Case Name: Warren Wilkinson vs. Alvan Hall
Court: Massachusetts Supreme Judicial Court
Jurisdiction: Massachusetts
Decision Date: 1856-09
Citations: 6 Gray 568
Docket Number: 
Parties: Warren Wilkinson vs. Alvan Hall.
Judges: 
Reporter: Massachusetts Reports
Volume: 72
Pages: 568–569

Head Matter:
Warren Wilkinson vs. Alvan Hall.
Payment of an execution issued upon a judgment in another state, charging a trustee in foreign attachment, is no bar to an action against him by the principal defendant in this state, if in his answer to the first suit he denied a fact which, if disclosed, would have prevented his being charged by the laws of that state.
Action of contract on a negotiable promissory note made by the defendant on the 15th of September 1853, payable to David Wilkinson on demand, and by him indorsed to the plaintiff.
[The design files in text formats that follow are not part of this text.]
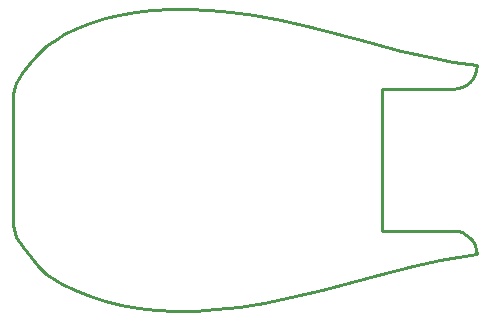
<source format=gm1>
G04*
G04 #@! TF.GenerationSoftware,Altium Limited,Altium Designer,24.4.1 (13)*
G04*
G04 Layer_Color=16711935*
%FSLAX25Y25*%
%MOIN*%
G70*
G04*
G04 #@! TF.SameCoordinates,79C11BDE-9AA4-4B6C-B3B8-DA90EC57A962*
G04*
G04*
G04 #@! TF.FilePolarity,Positive*
G04*
G01*
G75*
%ADD42C,0.01000*%
D42*
X149730Y45981D02*
X151092Y46708D01*
X152285Y47687D01*
X153264Y48881D01*
X153992Y50242D01*
X154440Y51719D01*
X154591Y53255D01*
X486Y-2724D02*
X1079Y-3979D01*
X122Y-1383D02*
X486Y-2724D01*
X0Y0D02*
X122Y-1383D01*
X-0Y43518D02*
X0Y0D01*
X-0Y43518D02*
X122Y44901D01*
X486Y46242D01*
X1079Y47497D01*
X3091Y50669D01*
X5315Y53674D01*
X8018Y56800D01*
X10979Y59724D01*
X11979Y60500D01*
X14516Y62076D01*
X17103Y63521D01*
X21317Y65561D01*
X25766Y67341D01*
X30466Y68855D01*
X35437Y70098D01*
X40703Y71059D01*
X46288Y71727D01*
X52223Y72084D01*
X58542Y72111D01*
X65287Y71784D01*
X72514Y71074D01*
X80307Y69941D01*
X89182Y68252D01*
X99364Y65907D01*
X117264Y61240D01*
X129420Y58111D01*
X139045Y55907D01*
X146767Y54424D01*
X154591Y53255D01*
X148253Y45533D02*
X149730Y45981D01*
X146717Y45381D02*
X148253Y45533D01*
X123095Y45381D02*
X146717D01*
X123095Y-1863D02*
Y45381D01*
Y-1863D02*
X146717D01*
X148253Y-2014D01*
X149730Y-2462D01*
X151092Y-3190D01*
X152285Y-4169D01*
X153264Y-5362D01*
X153992Y-6724D01*
X154440Y-8201D01*
X154591Y-9737D01*
X148334Y-10643D02*
X154591Y-9737D01*
X142145Y-11759D02*
X148334Y-10643D01*
X133224Y-13683D02*
X142145Y-11759D01*
X121682Y-16557D02*
X133224Y-13683D01*
X102817Y-21523D02*
X121682Y-16557D01*
X92454Y-24021D02*
X102817Y-21523D01*
X83561Y-25849D02*
X92454Y-24021D01*
X75395Y-27179D02*
X83561Y-25849D01*
X67752Y-28063D02*
X75395Y-27179D01*
X60578Y-28531D02*
X67752Y-28063D01*
X53834Y-28605D02*
X60578Y-28531D01*
X47484Y-28308D02*
X53834Y-28605D01*
X41499Y-27657D02*
X47484Y-28308D01*
X35853Y-26668D02*
X41499Y-27657D01*
X30519Y-25352D02*
X35853Y-26668D01*
X25475Y-23717D02*
X30519Y-25352D01*
X20701Y-21767D02*
X25475Y-23717D01*
X16272Y-19555D02*
X20701Y-21767D01*
X11979Y-16981D02*
X16272Y-19555D01*
X10979Y-16206D02*
X11979Y-16981D01*
X8280Y-13560D02*
X10979Y-16206D01*
X5794Y-10748D02*
X8280Y-13560D01*
X3308Y-7464D02*
X5794Y-10748D01*
X1079Y-3979D02*
X3308Y-7464D01*
M02*

</source>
The writ was served by attachment of the defendant’s real estate on the 11th of January 1855 ; but, he residing out of the Commonwealth, notice was ordered to him.
The defendant, in defence of this action, relied on the following proceedings in the State of Vermont: On the 1st of March 1855, being summoned as trustee in an action brought in that state by Polly Underwood against David Wilkinson, he stated in his answer that he executed to David Wilkinson this note, which was still due and unpaid; that at the time of the service of the trustee process he had no notice of any assignment or transfer of the note by said Wilkinson; that early in 1855 he heard that a suit had been commenced against him in Massachusetts, upon which his real estate was attached, by Warren Wilkinson, a son of David Wilkinson, but did not know upon what claim the suit was founded, or that Warren Wilkinson claimed to hold the note, until June 1855, when he saw a notice of the suit, which described the note, in a paper printed in Worcester, Massachusetts. Upon that answer, judgment was rendered and execution issued by the court in Vermont against Hall, as trustee, and paid and satisfied by him.
At the trial in the court of common pleas, the plaintiff offered evidence that Hall did have notice of the transfer of the note by the payee to this plaintiff, before the service upon Hall of the trustee process. But Briggs, J. refused to admit the evidence. And the plaintiff, after verdict, brought the case to this court on exceptions to this ruling.
H. Chapin, for the plaintiff.
E. Washburn, for the defendant.

Opinion:
Thomas, J.
The defendant relies upon the judgment against him as trustee in the process of foreign attachment in the courts of Vermont, as a bar to this suit. Though the debt due from him was a negotiable promissory note, we understand that, before its negotiation to a third person, the promisor is, under the laws of Vermont, liable to be charged as the trustee of the promisee; but that if the maker of the note had notice of the transfer before the service, he would not be charged. Barney v. Douglass, 19 Verm. 98. Kimball v. Gay, 16 Verm. 131. Chase v. Haughton, 16 Verm. 594.
It is obviously just that, if he has been compelled to pay the debt once by the judgment of a court of competent jurisdiction, he should not be compelled to pay it again. If therefore the debt was recovered of the defendant under a process of foreign attachment, fairly and without collusion on his part, he may effectually plead it in bar here. Hall v. Blake, 13 Mass. 153. Embree v. Hanna, 5 Johns. 101. But such judgment is not fairly obtained, if the defendant aided in procuring it, by withholding facts essential to the determination of the cause. 13 Mass. 157. 2 Kent Com. (6th ed.) 119.
The fact of the negotiation and indorsement of the note, before the service of the trustee process upon this defendant, was most material to the right decision of the cause. The plaintiff offered to show that the defendant had knowledge of the transfer to the present plaintiff before such service. If he had such notice, he was bound to disclose it. If, after such disclosure, he had been charged, the judgment might have been still a good bar. But the knowledge of such transfer, and the failure to disclose it, are competent and most material evidence upon the question whether the judgment was fairly obtained, or by the aid and collusion of the defendant. The evidence should therefore have been admitted. Exceptions sustained.